REGEX extract information from EDGAR SC-13 form

Question

I am trying to extract information from the latest SEC EDGAR Schedule 13 forms filings.

Link of the filing as an example:

1) Saba Capital_27-Dec-2019_SC13

The information I am trying to extract (and the parts of the filing with the information)

1) Names of reporting persons: Saba Capital Management, L.P.

<p style="margin-bottom: 0pt;">NAME OF REPORTING PERSON</p>
<p style="margin-top: 0pt; margin-left: 18pt;">Saba Capital Management GP, LLC<br><br/>

2) Name of issuer : WESTERN ASSET HIGH INCOME FUND II INC

<p style="text-align: center;"><b><font size="5"><u>WESTERN ASSET HIGH INCOME FUND II INC.</u></font><u><br/></u>(Name of Issuer)</b>

3) CUSIP Number: 95766J102 (managed to get)

<p style="text-align: center;"><b><u>95766J102<br/></u>(CUSIP Number)</b>

4) Percentage of class represented by amount : 11.3% (managed to get)

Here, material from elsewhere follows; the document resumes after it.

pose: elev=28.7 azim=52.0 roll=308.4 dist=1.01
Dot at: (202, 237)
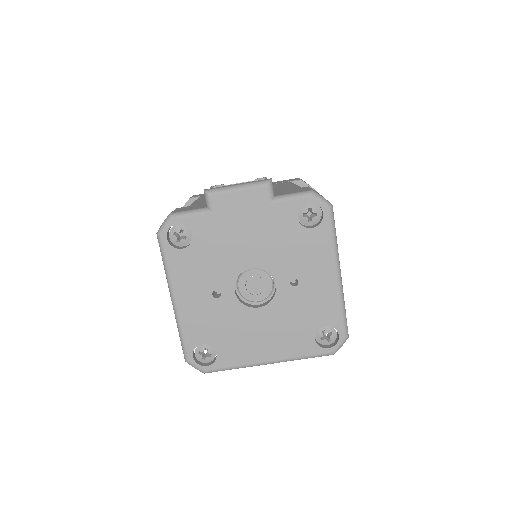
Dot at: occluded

<p style="margin-bottom: 0pt;">PERCENT OF CLASS REPRESENTED BY AMOUNT IN ROW (11)</p>
<p style="margin-top: 0pt; margin-left: 18pt;">11.3%<br><br/>

5) Date of Event Which requires filing of this statement: December 24, 2019

<p style="text-align: center;"><b><u>December 24, 2019<br/></u>(Date of Event Which Requires Filing of This Statement)</b>

.

import requests 
import re
from bs4 import BeautifulSoup

page = requests.get('https://www.sec.gov/Archives/edgar/data/1058239/000106299319004848/formsc13da.htm')
soup = BeautifulSoup(page.text, 'xml')

## get CUSIP number
CUSIP = re.findall(r'[0-9]{3}[a-zA-Z0-9]{2}[a-zA-Z0-9*@#]{3}[0-9]', soup.text)

### get % 
regex = r"(?<=PERCENT OF CLASS|Percent of class)(.*)(?=%)"
percent = re.findall(r'\d+.\d+', re.search(regex, soup.text, re.DOTALL).group().split('%')[0])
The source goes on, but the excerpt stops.